WRITTEN EXERCISE 1: Reproduce the passage of the Kryve Ozero text between "In the 1920s, Kryve" and "urban-type settlement status.", inclusive, swapping each "abolished" for "dissolved".

Rural locality in Mykolaiv Oblast, Ukraine

Kryve Ozero (Криве Озеро, Кривое Озеро) is a Rural settlement in Pervomaisk Raion in the northwest of Mykolaiv Oblast, Ukraine. It hosts the administration of Kryve Ozero settlement hromada, one of the hromadas of Ukraine. Population:

The settlement is located on the banks of the Kodyma, a right tributary of the Southern Bug.

==History==
Kryve Ozero was founded in 1762.

In the 1920s, Kryve Ozero belonged to Odesa Governorate. In 1923, uyezds in Ukrainian Soviet Socialist Republic were abolished, and the governorates were divided into okruhas. In 1923, Kryve Ozero Raion with the administrative center in Kryve Ozero was established. It belonged to Pervomaisk Okruha. In 1925, the governorates were abolished, and okruhas were directly subordinated to Ukrainian SSR. In 1930, okruhas were abolished, and on 27 February 1932, Odesa Oblast was established, and Kryve Ozero was included into Odesa Oblast. In February 1954, Kryve Ozero Raion was transferred to Mykolaiv Oblast. In 1970, Kryve Ozero was granted urban-type settlement status.

WRITTEN EXERCISE 2: Report how many lines of the records contain the word "location", giving only the number.

Records from a spatial question set
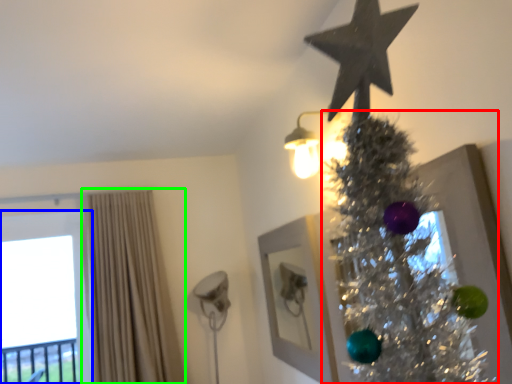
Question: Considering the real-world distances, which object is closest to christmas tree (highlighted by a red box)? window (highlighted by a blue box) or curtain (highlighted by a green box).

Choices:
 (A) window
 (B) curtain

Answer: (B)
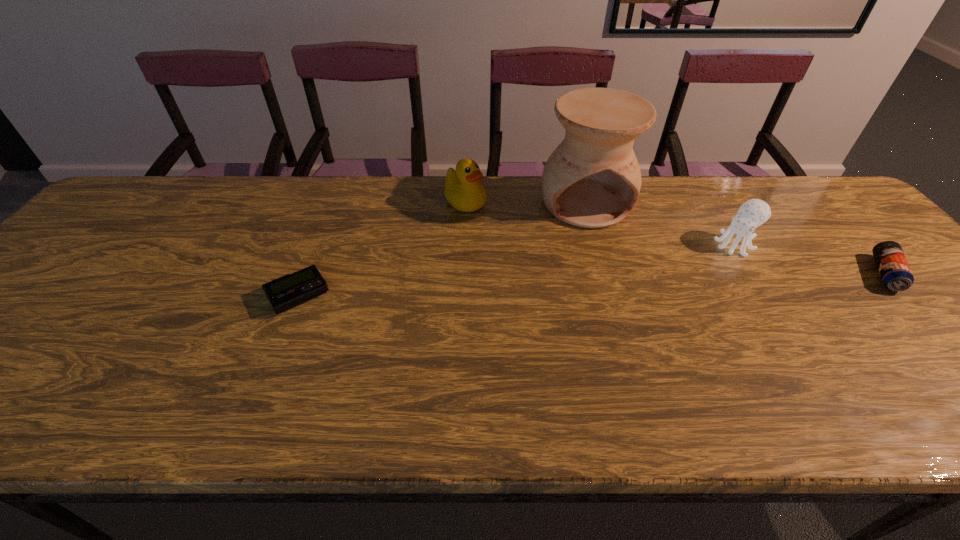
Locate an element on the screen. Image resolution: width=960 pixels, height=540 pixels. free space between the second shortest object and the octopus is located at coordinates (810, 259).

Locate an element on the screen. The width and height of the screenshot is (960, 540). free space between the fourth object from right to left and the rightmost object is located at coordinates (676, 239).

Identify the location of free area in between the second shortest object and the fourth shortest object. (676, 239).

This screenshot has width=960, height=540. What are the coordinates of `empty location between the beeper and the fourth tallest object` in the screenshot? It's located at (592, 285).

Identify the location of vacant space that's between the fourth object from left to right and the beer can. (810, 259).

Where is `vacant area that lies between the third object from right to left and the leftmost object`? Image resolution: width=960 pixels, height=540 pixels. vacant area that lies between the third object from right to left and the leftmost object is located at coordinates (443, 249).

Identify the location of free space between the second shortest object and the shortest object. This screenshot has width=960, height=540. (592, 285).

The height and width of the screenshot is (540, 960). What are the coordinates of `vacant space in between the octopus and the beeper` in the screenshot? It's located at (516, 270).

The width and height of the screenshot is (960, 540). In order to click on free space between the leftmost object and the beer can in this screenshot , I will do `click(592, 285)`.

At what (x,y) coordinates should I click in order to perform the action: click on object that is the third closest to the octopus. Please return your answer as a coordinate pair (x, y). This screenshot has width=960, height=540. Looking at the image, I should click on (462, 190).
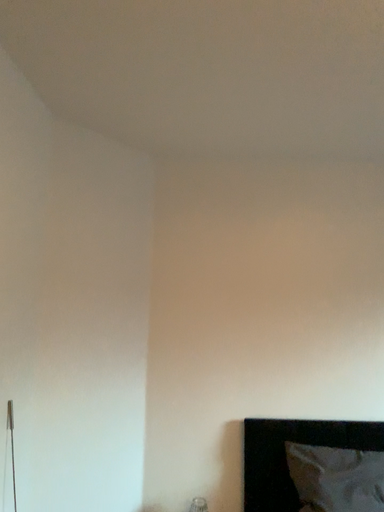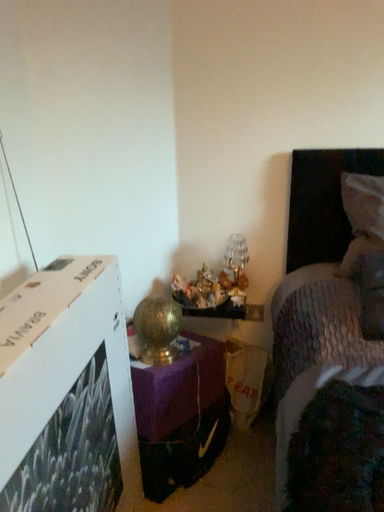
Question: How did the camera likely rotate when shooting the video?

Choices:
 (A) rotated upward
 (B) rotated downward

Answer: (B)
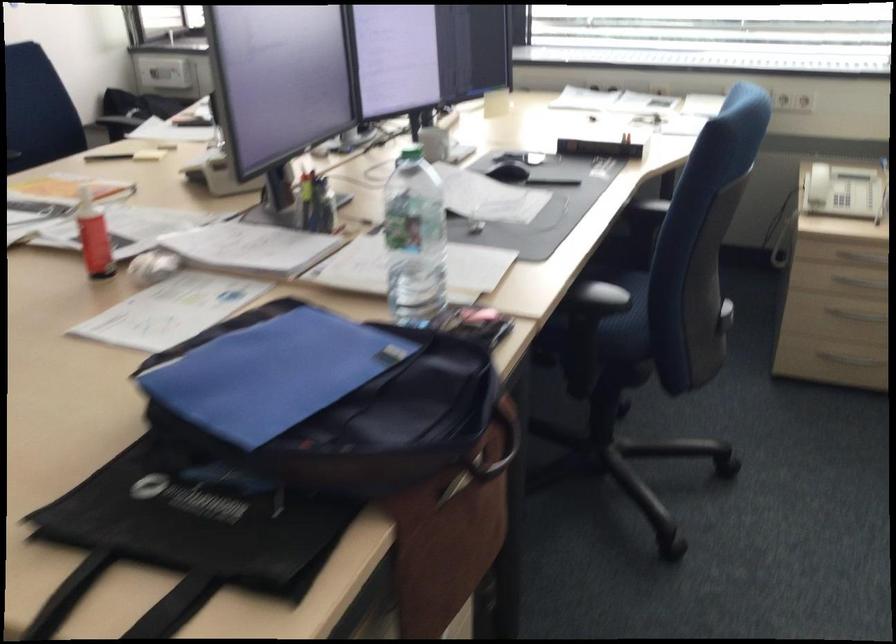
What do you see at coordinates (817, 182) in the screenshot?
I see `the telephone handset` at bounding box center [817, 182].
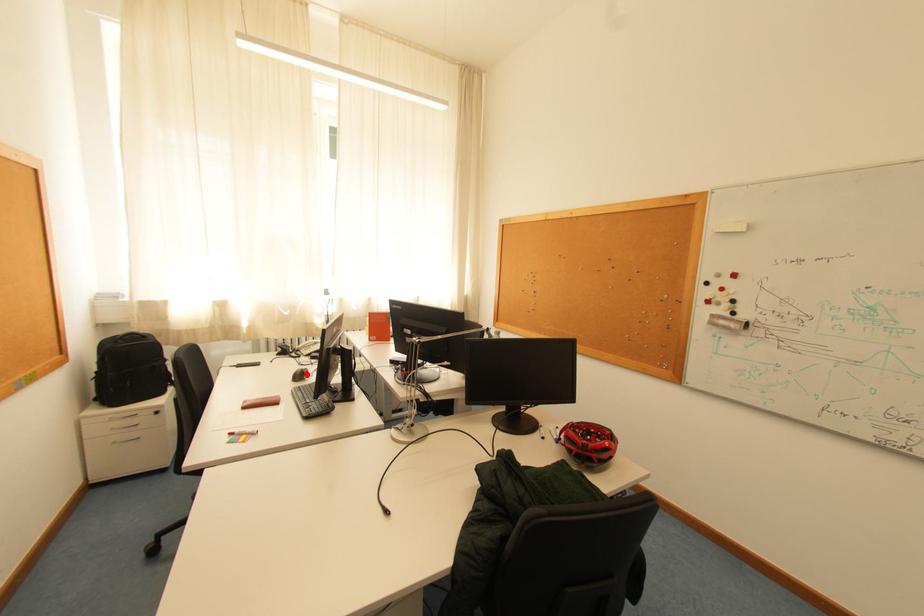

WORKED SOLUTION 1:
In the 1920s, Kryve Ozero belonged to Odesa Governorate. In 1923, uyezds in Ukrainian Soviet Socialist Republic were dissolved, and the governorates were divided into okruhas. In 1923, Kryve Ozero Raion with the administrative center in Kryve Ozero was established. It belonged to Pervomaisk Okruha. In 1925, the governorates were dissolved, and okruhas were directly subordinated to Ukrainian SSR. In 1930, okruhas were dissolved, and on 27 February 1932, Odesa Oblast was established, and Kryve Ozero was included into Odesa Oblast. In February 1954, Kryve Ozero Raion was transferred to Mykolaiv Oblast. In 1970, Kryve Ozero was granted urban-type settlement status.

WORKED SOLUTION 2: 4